Comments on the Liturgy of the Hours

"Next to the Eucharist itself, it is the Liturgy of the Hours which provides the most efficacious means for achieving both the glorification of God and the sanctification of men."

Dominic F. Scotto, TOR
Lord, Teach Us How to Pray. pp. 7-8
Society of St. Paul / Alba House

Comments? Agree? Disagree?

If you agree, why do you think more people aren't praying the Divine Office?

[quote="tinalewis, post:1, topic:186188"]
"Next to the Eucharist itself, it is the Liturgy of the Hours which provides the most efficacious means for achieving both the glorification of God and the sanctification of men."

Dominic F. Scotto, TOR
Lord, Teach Us How to Pray. pp. 7-8
Society of St. Paul / Alba House

Comments? Agree? Disagree?

If you agree, why do you think more people aren't praying the Divine Office?

[/quote]

I know it's the most important prayer of the Church after the Mass but as a layman who has prayed the Liturgy of the Hours for a while now, I'm not sure if I'd agree that it's the most efficacious means for the average layman. Maybe he's correct but to be honest, I wonder if for the average person with limited time and means, the Rosary could actually be a more efficent means of prayer.

That said, I think* Shorter Christian Prayer *(the smaller 1-volume version of the LOTH) is a really excellent way of prayer and I wish a lot more people were encouraged to take it up without being made to feel they're doing LOTH-light. It's about the size of an average prayerbook and Morning and Evening Prayer take up only a little more time than the average set of morning and night prayers from a typical book of prayers. The 4 week cycle of psalms give it a variety you don't get from reciting the same prayers every morning or night. I think that for the average layperson it's enough, even if they only do one Hour each day, unless they feel called to pray more of the LOTH.
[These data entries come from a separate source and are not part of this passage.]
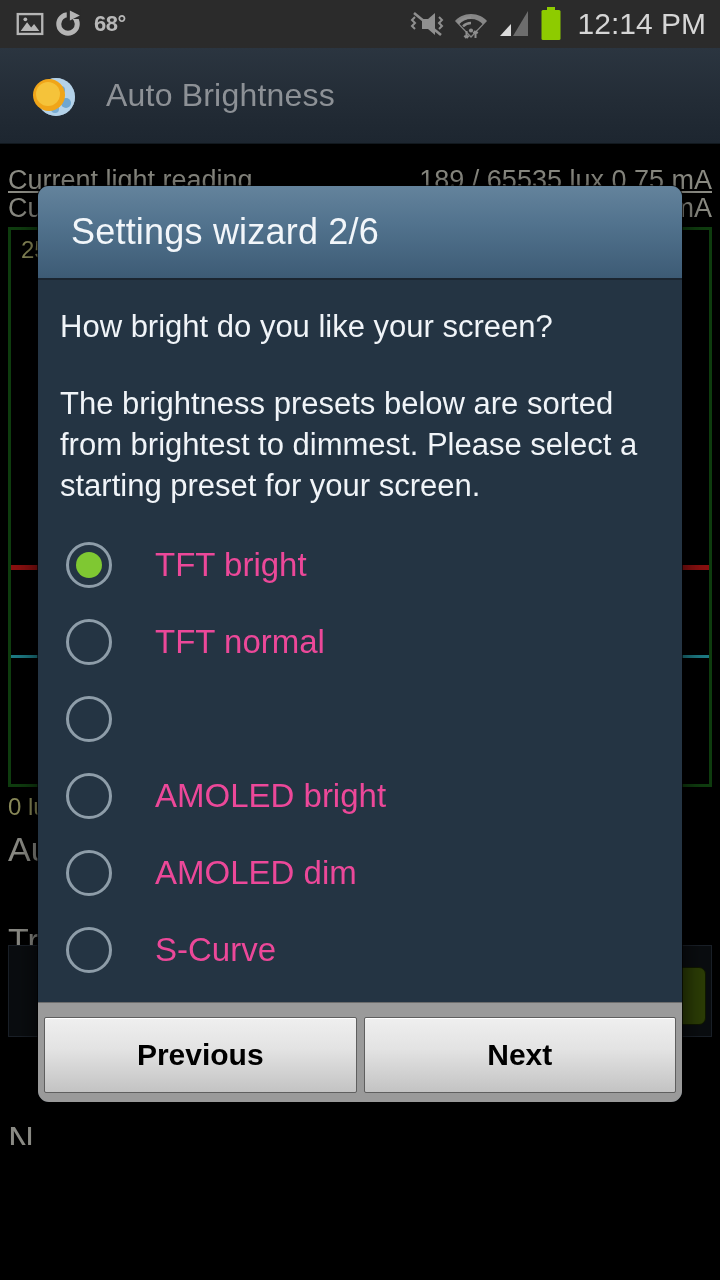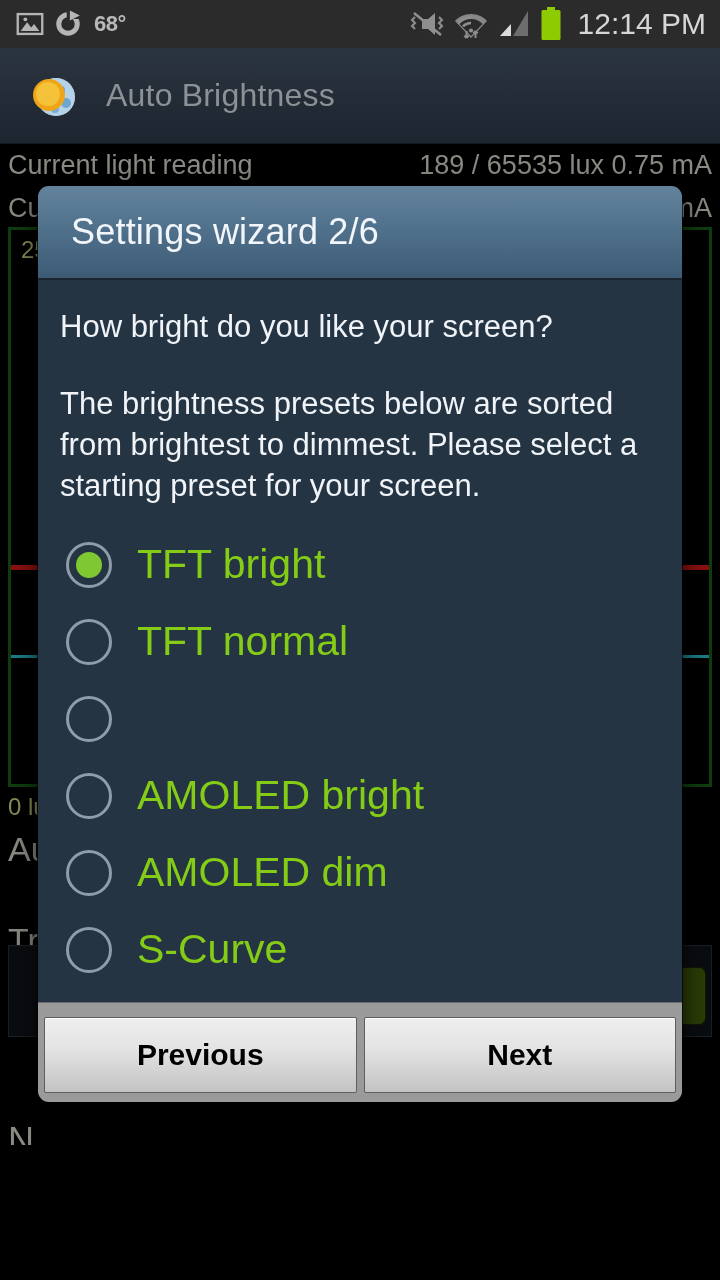--- a/index.html
+++ b/index.html
@@ -95,7 +95,7 @@
     color: #8b8b83;
     white-space: nowrap;
   }
-  #bg-row-1 { top: 5px; }
+  #bg-row-1 { top: 20px; text-decoration: underline; }
   #bg-row-2 { top: 48px; }
 
   #bg-chart {

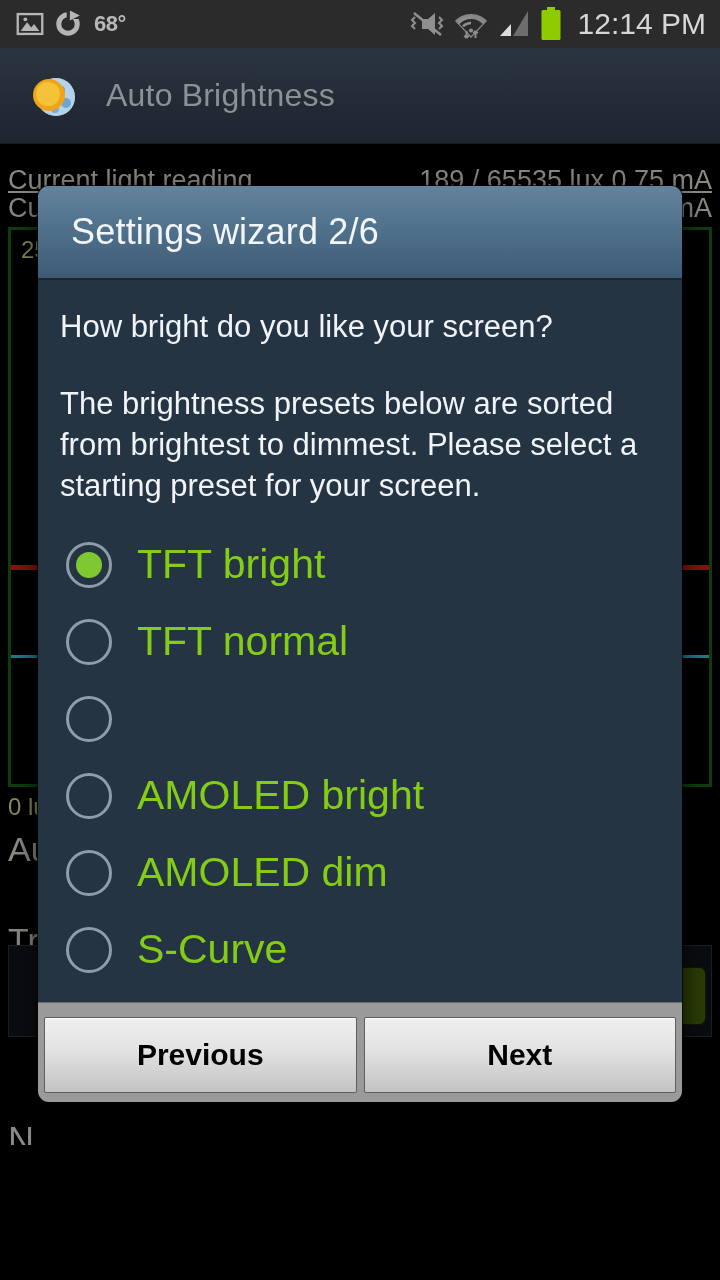--- a/index.html
+++ b/index.html
@@ -231,9 +231,9 @@
   }
   .radio-row.selected .radio-dot { display: block; }
   .radio-label {
-    color: #84cc16;
-    font-size: 41px;
-    margin-left: 25px;
+    color: #ec4899;
+    font-size: 33px;
+    margin-left: 43px;
     white-space: nowrap;
   }
 

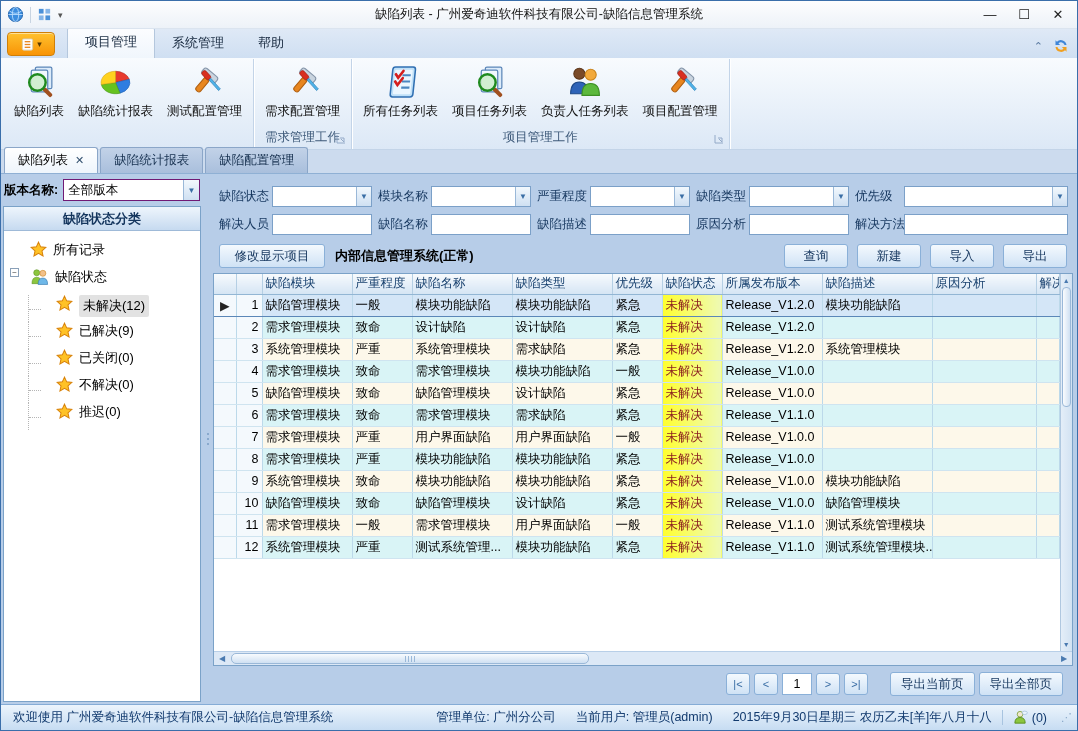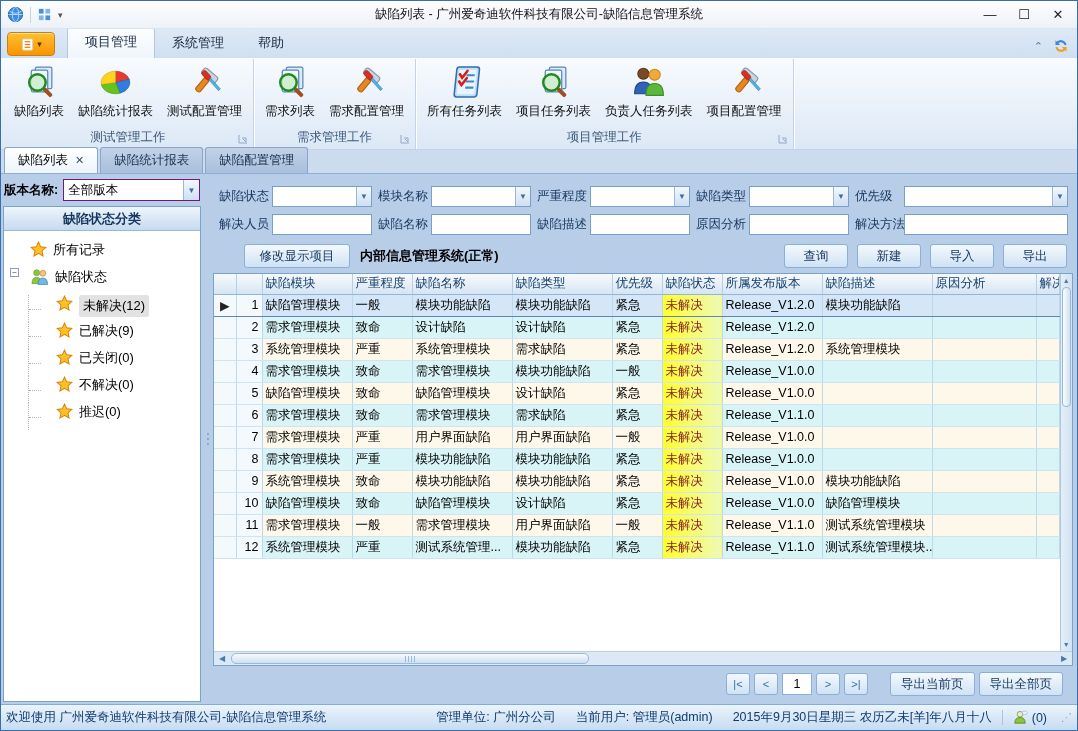--- a/index.html
+++ b/index.html
@@ -239,17 +239,6 @@
     <div class="rgroup">
       <div class="rgroup-buttons">
 
-          <div class="rbtn">
-            <span class="icon">
-              <svg viewBox="0 0 34 34">
-                <rect x="13" y="2" width="16" height="21" rx="1.5" fill="#dcebfa" stroke="#5b86b8" stroke-width="1.2"></rect>
-                <rect x="9" y="5" width="16" height="21" rx="1.5" fill="#f0f7fd" stroke="#5b86b8" stroke-width="1.2"></rect>
-                <rect x="21" y="21.5" width="11" height="4" rx="1.6" fill="#a05020" transform="rotate(45 22 23)"></rect>
-                <circle cx="15" cy="17" r="8" fill="#cdeccd" fill-opacity="0.9" stroke="#1f8a1f" stroke-width="2.4"></circle>
-              </svg>
-            </span>
-            <span class="rbtn-label">需求列表</span>
-          </div>
           <div class="rbtn">
             <span class="icon">
               <svg viewBox="0 0 34 34">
If you agree, why do you think more people aren't praying the Divine Office?/

I think there are lot's of reasons. It hasn't been prayed in the average parish for years, years, and years so the average person isn't exposed to it.The structure can be confusing. The books can sometimes be difficult to find. You can't memorize it like you can the responses at Mass and you can't cary it in your pocket like you can a Rosary. The full 4 volumes can be expensive for the average person and the books as we have them aren't really set up for use in a parish.

The Rosary started as a layman's substitute for the Divine Office. In fact, it was often called "the poor man's breviary."

In the original form, there were 150 Aves, corresponding to the 150 Psalms.

I remember reading somewhere that in Carthusian monasteries when the monks would gather to pray the Divine Office the lay brothers (who might be illiterate) would pray the rosary.

[quote="Tepeyac, post:2, topic:186188"]
. . .
That said, I think* Shorter Christian Prayer *(the smaller 1-volume version of the LOTH) is a really excellent way of prayer and I wish a lot more people were encouraged to take it up without being made to feel they're doing LOTH-light. It's about the size of an average prayerbook and Morning and Evening Prayer take up only a little more time than the average set of morning and night prayers from a typical book of prayers. The 4 week cycle of psalms give it a variety you don't get from reciting the same prayers every morning or night. I think that for the average layperson it's enough, even if they only do one Hour each day, unless they feel called to pray more of the LOTH.

. .. .

[/quote]

I agree. I used it for several years. Finally went to Christian Prayer to get all the Lent and Advent days. However, often take the Shorter Christian Prayer when traveling.

I think I’d agree. There’s nothing potentially untrue about that statement. I also second what some of the other posters have said: if you’re for any reason overwhelmed by the LOTH (timewise, or you can’t get the books, or can’t understand it, etc.) then *definitely *pick up Shorter Christian Prayer.

[quote="tinalewis, post:1, topic:186188"]
"Next to the Eucharist itself, it is the Liturgy of the Hours which provides the most efficacious means for achieving both the glorification of God and the sanctification of men."

Dominic F. Scotto, TOR
Lord, Teach Us How to Pray. pp. 7-8
Society of St. Paul / Alba House

Comments? Agree? Disagree?

[/quote]

I think the only disagreement I might suggest would be to substitute the Sacraments *(which are not always celebrated in the context of the Eucharist) for *the Eucharist itself. :twocents:

On the other hand, the LOTH can certainly be more frequently accessed than most of the Sacraments. :shrug:

[quote="tinalewis, post:1, topic:186188"]
If you agree, why do you think more people aren't praying the Divine Office?

[/quote]

:twocents: In company with so many treasures of the Church -- Poor catechesis. How many of your average Catholics in the pew have ever heard of the LOTH, let alone know that it is not something reserved to clergy and religious? :shrug:

tee

I will testify to this. I have had to raise my hand on a few occasions during RCIA classes on prayer and liturgy to remind the teacher and the class that the LOTH is not something that only the clergy do.